§ Excerpted passage:

Though WNEM thought it "favorable" for employees to think they had for-cause employment, a significant percentage of employees responded unfavorably. Despite the number of people who issued "unfavorable responses," WNEM issued no policy statement to change their minds. It is not reasonable to conclude from this that a legitimate expectation of for-cause employment was created.
Finally, Baker contends that performance appraisals and WNEM's statements on its appraisal program served to create in her a legitimate expectation of for-cause employment. As with the policy manuals, we find that this evidence merely reflects WNEM's goal of encouraging superior performance. It cannot reasonably be said to create a legitimate expectation of for-cause employment.
Considered as a whole, Baker's evidence is not sufficient, as a matter of law, to rebut the presumption of at-will employment in Michigan. Indeed, the Michigan Supreme Court has ruled against a plaintiff in similar circumstances with seemingly stronger evidence than Baker has to offer. See Rowe, 473 N.W.2d at 270-75. Baker has not presented sufficient evidence of for-cause employment to take this matter to a jury. We thus affirm the decision of the district court on this issue.
IV. Intentional Infliction of Emotional Distress
Baker charges WNEM with the intentional infliction of emotional distress. Though the Michigan Supreme Court has not formally recognized this intentional tort, the Michigan Court of Appeals has, and has adopted the definition of the Restatement (Second) of Torts § 46 (1965) [hereinafter Restatement ], which contains four basic elements:
(1) Extreme and outrageous conduct by defendant.
(2) Intent or recklessness of defendant.
(3) Causation.
(4) Severe emotional distress in plaintiff.
See, e.g., Margita v. Diamond Mortgage Co., 406 N.W.2d 268, 271 (Mich.App.1987). In Pratt v. Brown Machine Co., 855 F.2d 1225, 1238-39 (6th Cir.1988), the Sixth Circuit decided to follow the Michigan Court of Appeals as the law of Michigan on this matter.
Baker contends that the activities of WNEM employees amount to extreme and outrageous conduct. WNEM and the district court contend they do not. We agree with the latter view.

§ Data for analysis:
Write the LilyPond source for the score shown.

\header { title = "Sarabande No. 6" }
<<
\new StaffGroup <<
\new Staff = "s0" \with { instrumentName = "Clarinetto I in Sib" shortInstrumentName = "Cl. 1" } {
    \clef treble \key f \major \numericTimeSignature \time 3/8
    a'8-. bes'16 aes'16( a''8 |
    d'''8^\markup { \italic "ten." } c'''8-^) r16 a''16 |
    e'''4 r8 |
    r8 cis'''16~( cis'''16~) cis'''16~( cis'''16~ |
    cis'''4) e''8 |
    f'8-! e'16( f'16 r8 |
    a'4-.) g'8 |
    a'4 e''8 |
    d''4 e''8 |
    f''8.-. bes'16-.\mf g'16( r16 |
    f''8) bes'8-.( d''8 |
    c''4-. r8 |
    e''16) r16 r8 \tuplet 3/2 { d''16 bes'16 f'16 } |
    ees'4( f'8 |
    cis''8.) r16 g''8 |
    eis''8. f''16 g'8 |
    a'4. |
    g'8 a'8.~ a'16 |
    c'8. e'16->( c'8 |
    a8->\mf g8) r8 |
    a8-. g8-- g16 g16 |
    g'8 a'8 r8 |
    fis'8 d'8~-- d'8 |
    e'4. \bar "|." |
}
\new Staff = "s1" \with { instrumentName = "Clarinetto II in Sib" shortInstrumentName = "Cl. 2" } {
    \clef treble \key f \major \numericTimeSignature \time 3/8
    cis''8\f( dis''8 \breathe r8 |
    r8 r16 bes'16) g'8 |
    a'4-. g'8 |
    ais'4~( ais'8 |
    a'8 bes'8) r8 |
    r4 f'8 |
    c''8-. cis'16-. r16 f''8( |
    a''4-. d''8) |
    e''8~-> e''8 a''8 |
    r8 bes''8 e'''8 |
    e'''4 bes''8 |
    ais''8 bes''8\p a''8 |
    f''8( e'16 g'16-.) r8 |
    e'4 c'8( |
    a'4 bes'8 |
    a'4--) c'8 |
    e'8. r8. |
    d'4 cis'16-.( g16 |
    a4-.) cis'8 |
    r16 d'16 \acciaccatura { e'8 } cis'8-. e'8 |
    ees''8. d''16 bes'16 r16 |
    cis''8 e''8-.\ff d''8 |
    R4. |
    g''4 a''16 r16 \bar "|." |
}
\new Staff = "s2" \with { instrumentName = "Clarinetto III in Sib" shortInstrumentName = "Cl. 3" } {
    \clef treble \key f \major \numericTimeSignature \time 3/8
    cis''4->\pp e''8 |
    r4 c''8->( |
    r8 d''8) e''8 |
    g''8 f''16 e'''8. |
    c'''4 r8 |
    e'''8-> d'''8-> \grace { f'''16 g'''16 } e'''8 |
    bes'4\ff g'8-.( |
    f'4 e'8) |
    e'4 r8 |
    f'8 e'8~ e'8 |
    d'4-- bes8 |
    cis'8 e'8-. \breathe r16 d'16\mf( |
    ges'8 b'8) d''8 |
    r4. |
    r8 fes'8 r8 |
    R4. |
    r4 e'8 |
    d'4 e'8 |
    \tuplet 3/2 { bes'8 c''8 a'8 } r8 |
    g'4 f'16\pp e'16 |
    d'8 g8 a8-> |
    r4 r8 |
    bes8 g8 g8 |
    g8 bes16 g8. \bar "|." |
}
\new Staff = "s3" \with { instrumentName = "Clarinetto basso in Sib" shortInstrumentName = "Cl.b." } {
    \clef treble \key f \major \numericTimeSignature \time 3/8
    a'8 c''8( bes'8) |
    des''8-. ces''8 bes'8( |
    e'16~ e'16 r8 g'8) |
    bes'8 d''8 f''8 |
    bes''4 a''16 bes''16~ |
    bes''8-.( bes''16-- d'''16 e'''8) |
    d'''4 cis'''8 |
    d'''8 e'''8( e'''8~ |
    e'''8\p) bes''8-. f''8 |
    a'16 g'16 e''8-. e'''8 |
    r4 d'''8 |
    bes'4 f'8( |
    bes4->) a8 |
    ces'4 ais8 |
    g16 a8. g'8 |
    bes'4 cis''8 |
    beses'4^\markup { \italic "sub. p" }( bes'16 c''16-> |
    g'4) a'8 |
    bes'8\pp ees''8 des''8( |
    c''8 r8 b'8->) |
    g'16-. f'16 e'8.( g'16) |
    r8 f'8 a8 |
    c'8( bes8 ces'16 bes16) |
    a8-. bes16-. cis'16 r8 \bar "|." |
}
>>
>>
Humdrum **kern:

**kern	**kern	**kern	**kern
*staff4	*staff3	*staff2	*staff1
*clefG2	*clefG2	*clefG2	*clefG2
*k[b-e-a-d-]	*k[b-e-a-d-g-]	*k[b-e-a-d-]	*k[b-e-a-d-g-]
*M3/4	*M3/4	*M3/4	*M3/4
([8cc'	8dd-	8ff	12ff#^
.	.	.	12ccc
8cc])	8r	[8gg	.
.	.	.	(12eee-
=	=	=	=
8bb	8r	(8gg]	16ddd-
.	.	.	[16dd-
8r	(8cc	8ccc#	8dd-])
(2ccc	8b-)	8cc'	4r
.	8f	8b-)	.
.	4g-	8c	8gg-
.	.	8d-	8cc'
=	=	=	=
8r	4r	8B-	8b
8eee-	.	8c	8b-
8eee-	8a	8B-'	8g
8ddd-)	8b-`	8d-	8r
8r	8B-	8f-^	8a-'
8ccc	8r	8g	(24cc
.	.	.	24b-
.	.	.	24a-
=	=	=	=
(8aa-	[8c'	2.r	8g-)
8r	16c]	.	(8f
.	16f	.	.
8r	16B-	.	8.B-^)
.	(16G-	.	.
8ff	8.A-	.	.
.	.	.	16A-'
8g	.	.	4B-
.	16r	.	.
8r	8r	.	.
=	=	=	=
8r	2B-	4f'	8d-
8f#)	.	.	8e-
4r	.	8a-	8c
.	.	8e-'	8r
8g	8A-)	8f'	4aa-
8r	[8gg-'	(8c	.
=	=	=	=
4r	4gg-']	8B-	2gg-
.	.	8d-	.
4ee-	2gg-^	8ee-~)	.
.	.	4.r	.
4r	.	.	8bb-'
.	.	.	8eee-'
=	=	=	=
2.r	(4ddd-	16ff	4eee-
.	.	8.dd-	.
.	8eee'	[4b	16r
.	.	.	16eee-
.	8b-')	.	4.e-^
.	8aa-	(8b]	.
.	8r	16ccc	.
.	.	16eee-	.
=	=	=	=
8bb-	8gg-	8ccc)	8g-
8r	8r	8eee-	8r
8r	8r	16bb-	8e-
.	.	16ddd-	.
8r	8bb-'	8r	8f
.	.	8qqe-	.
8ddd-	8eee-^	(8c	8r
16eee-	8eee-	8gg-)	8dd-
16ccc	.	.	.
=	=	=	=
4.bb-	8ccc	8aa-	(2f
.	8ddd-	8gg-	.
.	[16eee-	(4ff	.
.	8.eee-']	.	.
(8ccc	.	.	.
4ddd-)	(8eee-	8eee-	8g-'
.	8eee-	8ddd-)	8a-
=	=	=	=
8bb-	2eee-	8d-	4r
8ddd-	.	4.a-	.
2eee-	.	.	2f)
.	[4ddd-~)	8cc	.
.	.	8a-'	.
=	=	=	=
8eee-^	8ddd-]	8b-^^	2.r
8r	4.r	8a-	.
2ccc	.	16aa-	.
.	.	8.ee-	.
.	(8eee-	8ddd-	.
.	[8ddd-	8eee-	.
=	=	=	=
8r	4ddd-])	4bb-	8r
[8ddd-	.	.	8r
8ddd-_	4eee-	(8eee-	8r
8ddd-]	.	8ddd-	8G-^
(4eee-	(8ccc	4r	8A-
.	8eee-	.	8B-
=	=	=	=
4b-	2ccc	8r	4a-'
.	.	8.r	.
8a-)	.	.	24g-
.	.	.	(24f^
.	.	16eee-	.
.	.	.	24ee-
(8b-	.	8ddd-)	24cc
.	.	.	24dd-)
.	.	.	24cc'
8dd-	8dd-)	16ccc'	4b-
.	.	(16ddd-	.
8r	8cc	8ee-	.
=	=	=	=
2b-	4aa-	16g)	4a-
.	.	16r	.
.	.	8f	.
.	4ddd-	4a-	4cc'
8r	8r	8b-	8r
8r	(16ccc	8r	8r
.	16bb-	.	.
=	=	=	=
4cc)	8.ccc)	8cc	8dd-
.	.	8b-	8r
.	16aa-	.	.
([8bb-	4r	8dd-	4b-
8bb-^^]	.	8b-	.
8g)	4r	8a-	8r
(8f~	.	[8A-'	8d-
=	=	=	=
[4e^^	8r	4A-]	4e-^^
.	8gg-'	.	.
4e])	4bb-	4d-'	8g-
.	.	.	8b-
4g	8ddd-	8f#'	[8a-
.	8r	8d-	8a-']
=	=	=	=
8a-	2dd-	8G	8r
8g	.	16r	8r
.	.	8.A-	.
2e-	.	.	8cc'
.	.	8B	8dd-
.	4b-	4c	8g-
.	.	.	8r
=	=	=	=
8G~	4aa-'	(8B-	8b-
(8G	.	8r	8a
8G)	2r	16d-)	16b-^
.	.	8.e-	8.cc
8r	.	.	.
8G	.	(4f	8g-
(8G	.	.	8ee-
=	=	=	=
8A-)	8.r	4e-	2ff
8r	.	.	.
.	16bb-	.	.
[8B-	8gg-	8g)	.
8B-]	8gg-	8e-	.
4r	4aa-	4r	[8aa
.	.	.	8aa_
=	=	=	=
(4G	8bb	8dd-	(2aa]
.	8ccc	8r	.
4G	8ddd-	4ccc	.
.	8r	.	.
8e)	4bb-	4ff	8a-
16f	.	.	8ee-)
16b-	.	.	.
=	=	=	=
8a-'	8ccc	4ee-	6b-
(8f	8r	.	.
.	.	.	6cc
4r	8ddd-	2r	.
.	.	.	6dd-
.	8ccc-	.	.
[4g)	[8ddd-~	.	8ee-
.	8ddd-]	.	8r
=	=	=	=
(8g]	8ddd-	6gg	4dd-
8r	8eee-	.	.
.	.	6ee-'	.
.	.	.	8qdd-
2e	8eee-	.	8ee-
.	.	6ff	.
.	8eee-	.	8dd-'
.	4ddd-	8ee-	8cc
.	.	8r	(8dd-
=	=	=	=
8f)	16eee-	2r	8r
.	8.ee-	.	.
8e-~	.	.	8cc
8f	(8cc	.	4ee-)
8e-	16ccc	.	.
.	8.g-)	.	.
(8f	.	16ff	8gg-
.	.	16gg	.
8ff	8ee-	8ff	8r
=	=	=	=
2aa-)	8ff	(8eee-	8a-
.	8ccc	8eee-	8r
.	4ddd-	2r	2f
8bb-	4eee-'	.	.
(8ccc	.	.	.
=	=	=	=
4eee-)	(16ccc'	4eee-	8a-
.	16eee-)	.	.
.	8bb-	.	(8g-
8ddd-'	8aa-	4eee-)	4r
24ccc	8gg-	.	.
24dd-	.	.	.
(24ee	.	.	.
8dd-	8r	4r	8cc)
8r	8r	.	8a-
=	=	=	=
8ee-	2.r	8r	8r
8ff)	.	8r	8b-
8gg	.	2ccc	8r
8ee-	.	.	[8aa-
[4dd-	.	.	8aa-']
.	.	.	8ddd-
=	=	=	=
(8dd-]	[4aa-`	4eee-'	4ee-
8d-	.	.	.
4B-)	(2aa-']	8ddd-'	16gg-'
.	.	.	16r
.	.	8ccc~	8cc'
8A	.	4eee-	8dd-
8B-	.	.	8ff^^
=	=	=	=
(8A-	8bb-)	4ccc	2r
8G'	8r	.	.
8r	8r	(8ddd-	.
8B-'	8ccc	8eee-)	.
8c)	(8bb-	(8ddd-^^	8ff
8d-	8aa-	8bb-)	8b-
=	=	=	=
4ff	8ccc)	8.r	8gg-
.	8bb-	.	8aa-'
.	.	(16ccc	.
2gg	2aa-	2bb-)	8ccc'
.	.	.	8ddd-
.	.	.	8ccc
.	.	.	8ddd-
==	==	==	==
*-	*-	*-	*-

§ Problem set:
1/ Answer these questions about the court opinion on Baker's claims against WNEM.
(a) Which case does the court cite as one where the Michigan Supreme Court ruled against a plaintiff with seemingly stronger evidence than Baker's?
(b) Which section of the Restatement (Second) of Torts did the Michigan Court of Appeals adopt for its definition of intentional infliction of emotional distress?
(c) In Pratt v. Brown Machine Co., what did the Sixth Circuit decide?
2/ Resume the court opinion on Baker's claims against WNEM, starting after its final sentence, "We agree with the latter view."
The material stands apart from the court opinion and is unrelated to it.

§ Outputs in order:
1/
(a) Rowe, 473 N.W.2d at 270-75.
(b) Section 46 (1965).
(c) It decided to follow the Michigan Court of Appeals as the law of Michigan on intentional infliction of emotional distress.

2/
Comment d to Restatement § 46 fleshes out the meaning of "extreme and outrageous conduct," as it summarizes how courts have generally treated the subject:
The cases thus far decided have found liability only where the defendant's conduct has been extreme and outrageous. It has not been enough that the defendant has acted with an intent which is tortious or even criminal, or that he has intended to inflict emotional distress, or even that his conduct has been characterized by malice, or a degree of aggravation which would entitle the plaintiff to punitive damages for another tort. Liability has been found only where the conduct has been so outrageous in character, and so extreme in degree, as to go beyond all possible bounds of decency, and to be regarded as atrocious, and utterly intolerable in a civilized community. Generally, the case is one in which the recitation of the facts to an average member of the community would arise his resentment against the accuser, and lead him to exclaim, "outrageous."
In short, the facts supporting Baker's contention that she is the victim of intentional infliction of emotional distress, viewed in a light most favorable to her, see supra sec. I, do not "go beyond all possible bounds of decency." We thus affirm the district court's order of summary judgment on this issue as well.